Segment Start: TEXT BLOCK

Best known for bringing remote corners of the globe to life, National Geographic owes its photographic legacy to chance. In 1904, editor Gilbert Grosvenor filled eleven blank pages with images from Imperial Russia.

28 Oct 2014 By Official Bespoke 2 min read
Window On The World: How National Geographic Stumbled Into Photography

Today, although National Geographic is best known for bringing the remote corners of the globe to photogenic life, it might surprise you to learn that the magazine’s association with photography first came about entirely by chance. One day in 1904, its then-editor, the legendary Gilbert Grosvenor, found himself with 11 pages to fill and the deadline looming. Deciding to make a selection of images from the Imperial Russian Geographical Society, which he had at hand and which included some of the first photographs taken of Lhasa, he ran a photospread, and hoped his readers would not find his solution frivolous.

More than a century later, National Geographic’s photographs of both the breathtaking and the bizarre can be seen as a history of photography itself, from the earliest, evocative black-and-white pictures to the coloured autochromes, the golden age of Kodachrome and finally, today’s digital technologies. To mark their 125th anniversary, the Society has given Taschen full access to their archives and the result is a three-volume book of almost 1,500 photographs, many of which have never been published before.

A showcase of travel, science, history, culture, wildlife and conservation, as well as groundbreaking underwater photography, the first volume of Taschen’s “National Geographic: Around the World in 125 Years” covers the Americas and Antarctica. The second turns its attention to Europe and Africa and the third to Asia and Oceania.

Segment End: TEXT BLOCK
Segment Start: DATA PROVIDED

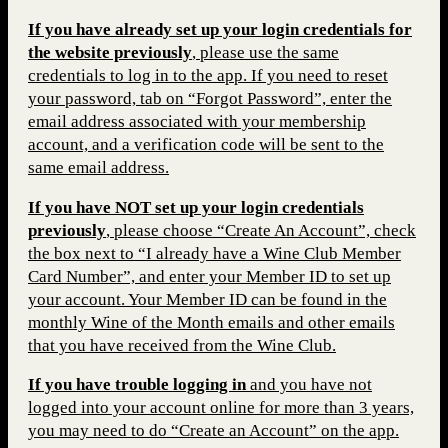
If you have already set up your login credentials for
the website previous
ly
, please use the same
credentials to log in to the app. If you need to reset
your password, tab on “Forgot Password”, enter the
email address associated with your membership
account, and a verification code will be sent to the
same email address.
If you have NOT set up your login credentials
previously
, please choose “Create An Account”, check
the box next to “I already have a Wine Club Member
Card Number”, and enter your Member ID to set up
your account. Your Member ID can be found in the
monthly Wine of the Month emails and other emails
that you have received from the Wine Club.
If you have trouble logging in
and you have not
logged into your account online for more than 3 years,
you may need to do “Create an Account” on the app.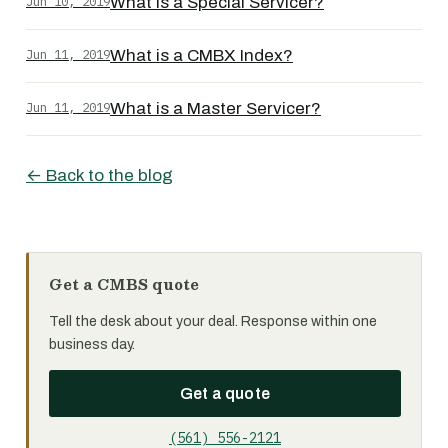
Jun 10, 2019
What is a Special Servicer?
Jun 11, 2019
What is a CMBX Index?
Jun 11, 2019
What is a Master Servicer?
← Back to the blog
Get a CMBS quote
Tell the desk about your deal. Response within one
business day.
Get a quote
(561) 556-2121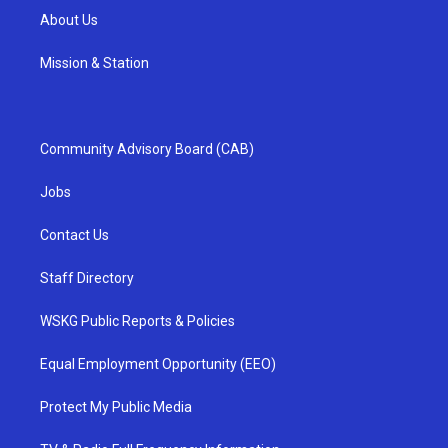
About Us
Mission & Station
Community Advisory Board (CAB)
Jobs
Contact Us
Staff Directory
WSKG Public Reports & Policies
Equal Employment Opportunity (EEO)
Protect My Public Media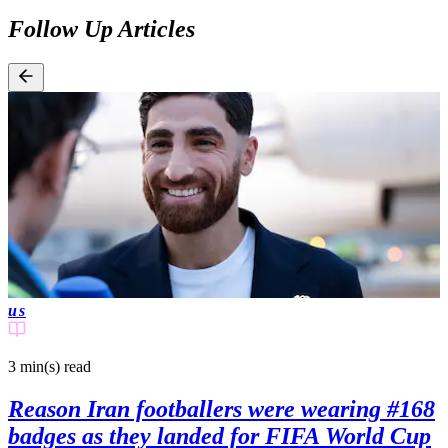
Follow Up Articles
us
3 min(s)
read
Reason Iran footballers were wearing #168
badges as they landed for FIFA World Cup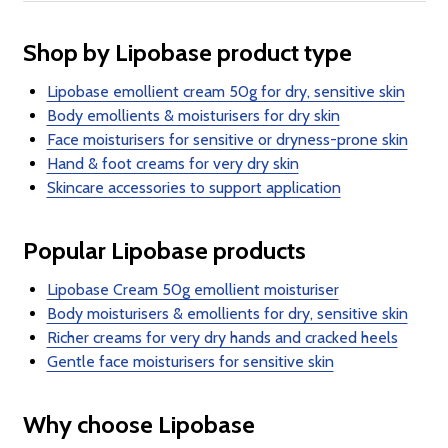
Shop by Lipobase product type
Lipobase emollient cream 50g for dry, sensitive skin
Body emollients & moisturisers for dry skin
Face moisturisers for sensitive or dryness-prone skin
Hand & foot creams for very dry skin
Skincare accessories to support application
Popular Lipobase products
Lipobase Cream 50g emollient moisturiser
Body moisturisers & emollients for dry, sensitive skin
Richer creams for very dry hands and cracked heels
Gentle face moisturisers for sensitive skin
Why choose Lipobase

Segment End: DATA PROVIDED

### BRIEF 1
List every region of the world that the National Geographic article says the three volumes of Taschen's book cover.
### BRIEF 2
Continue the article on how National Geographic stumbled into photography from its final sentence.

### FINAL ANSWER 1
The Americas, Antarctica, Europe, Africa, Asia and Oceania.

### FINAL ANSWER 2
Amongst the stunning collection, you will find two wary, captive jaguars sprawled in a Mexican canoe, a congregation of hundreds of lumbering Galapagos tortoises in the Alcedo volcano on Isabela Island, a freshly caught, bloody salmon being devoured in the British Columbia rainforest by a ‘spirit bear’ – a variant of the black bear with a recessive gene that turns its fur white – an emperor penguin in Antarctica launching itself into the air to jump over a hole in the Ross Sea pack ice, a remarkable leap that also helps it avoid Leopard seals. Meanwhile, Steve McCurry, best known for his famous cover shot of the green-eyed Afghan refugee girl that went viral, makes an appearance with photographs of Sinhalese men on stilts, fishing for Spotted herring on Sri Lanka’s southern coast.

This hefty series documents the evolution from those early, more romanticised images of the exotic to those of a world plagued by social unrest and political turmoil, not a few of which were shot from the Society’s ambulance-turned-darkroom, which Volkmar Wentzel, who worked for National Geographic for almost 50 years, used to travel across India in 1948, during the country’s tumultuous post-independence division into three new states.

Historic in its breadth and scope, ‘Around the World in 125 Years’ will probably outlive the time it covers; it’s the kind of carefully compiled, trans-continental collection that will remain relevant for many years to come.